Now, the problem with the anthropic principle is that it seems to demand what cosmologist Bernard Carr refers to as a “fine-tuner”–an intelligence that sets the physical constants of the universe up in such a way as to permit the existence of life. The alternative is the “multiverse,” the existence of an infinite number of universes, each of which has its own unique set of physical constants. It’s basically the old saw about monkeys and typewriters–if you set an infinite number of monkeys working randomly pressing keys on an infinite number of typewriters, eventually one of them will reproduce Hamlet. The theory is that through a process called “eternal chaotic inflation,” regions of the cosmos are constantly “budding off” and forming new universes that are physically different from the progenitor. If this happens enough over the course of countless years, eventually one of more universes will be formed that have the physical properties that will be congenial to life.

There’s a lot more in the article about string theory and related esoterica, but one physicist quoted by Folger seems to put his finger on the biggest problem with this idea (other than the matter of proof, which I’ll get to in a minute):

“If you allow yourself to hypothesize an almost unlimited portfolio of different worlds, you can explain anything,” says John Polkinghorne, formerly a theoretical particle physicist at Cambridge University and, for the past 26 years, an ordained Anglican priest. If a theory allows anything to be possible, it explains nothing; a theory of anything is not the same as a theory of everything, he adds.

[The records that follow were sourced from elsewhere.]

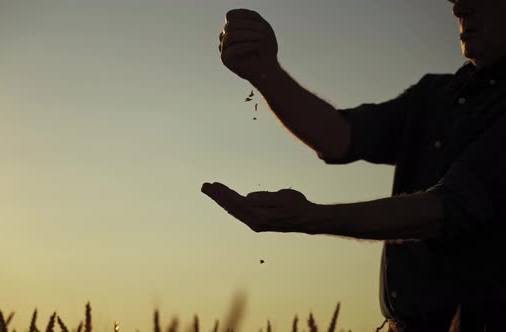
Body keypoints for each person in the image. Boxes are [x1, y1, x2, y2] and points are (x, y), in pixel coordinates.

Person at [201, 1, 506, 331]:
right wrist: (264, 71)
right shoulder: (435, 95)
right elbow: (339, 136)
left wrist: (309, 217)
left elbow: (443, 211)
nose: (460, 8)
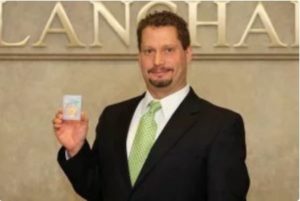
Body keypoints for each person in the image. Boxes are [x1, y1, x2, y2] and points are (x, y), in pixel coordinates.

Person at [53, 11, 250, 201]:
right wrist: (76, 150)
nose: (157, 61)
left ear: (188, 54)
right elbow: (99, 191)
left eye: (168, 50)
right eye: (149, 51)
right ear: (139, 57)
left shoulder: (220, 125)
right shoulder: (113, 117)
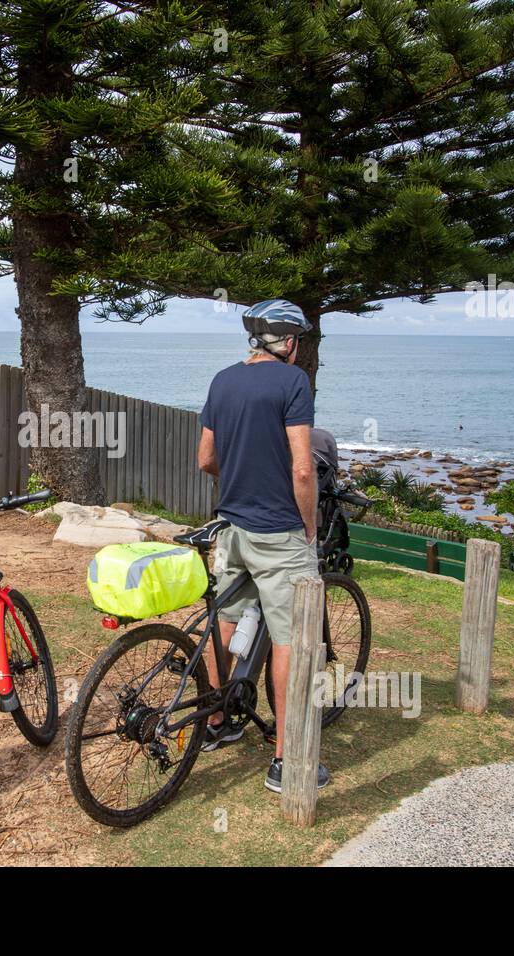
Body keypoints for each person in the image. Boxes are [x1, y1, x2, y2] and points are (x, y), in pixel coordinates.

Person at [197, 299, 328, 795]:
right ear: (288, 341)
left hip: (230, 527)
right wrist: (309, 526)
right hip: (279, 534)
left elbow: (206, 458)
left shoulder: (222, 379)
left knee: (225, 622)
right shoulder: (294, 383)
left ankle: (215, 722)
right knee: (294, 638)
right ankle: (286, 758)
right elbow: (302, 467)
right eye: (298, 339)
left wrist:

In other words, this seems to be a way of having one’s cake and eating it, too. It sounds like a way to explain the anthropic nature of our universe, while preserving the entirely random nature of the cosmos by saying, “well, with enough time, it had to happen this way somewhere!” The problem, of course, is that it is entirely undemonstrable–there is no way to test it, certainly no way to repeat it, and no way to disprove it, either. If all the other universes have different physical properties than ours, they are by definition impervious to our observations or experiments, which of necessity must be based on the physical properties of this universe.  Folger mentions such ideas that scientists have come up with to provide indirect evidence, based on string theory (which to date has itself proved undemonstrable), but each, to this layman’s eye, seems to have the problem of unproven assusmptions–they only work as evidence of other universes if one assumes the existence of them.

It’s a fascinating subject, as a matter for scientific speculation, but the most interesting thing about it to me is the religious aspect (which is taken up in the last part of the article). In order to avoid concluding that intelligent design theorists may be on to something, scientists have come up with something that is far more esoteric, far less comprehensible, but every bit as unscientific as they claim intelligent design to be. Bernard Carr puts it succinctly when he says:

On the other hand, if there is no multiverse, where does that leave physicists? “If there is only one universe,” Carr says, “you might have to have a fine-tuner. If you don’t want God, you’d better have a multiverse.”

The thing is, if you don’t want God, apparently what you’re left with is non-theistic religion, albeit with an abstruse scientific patina.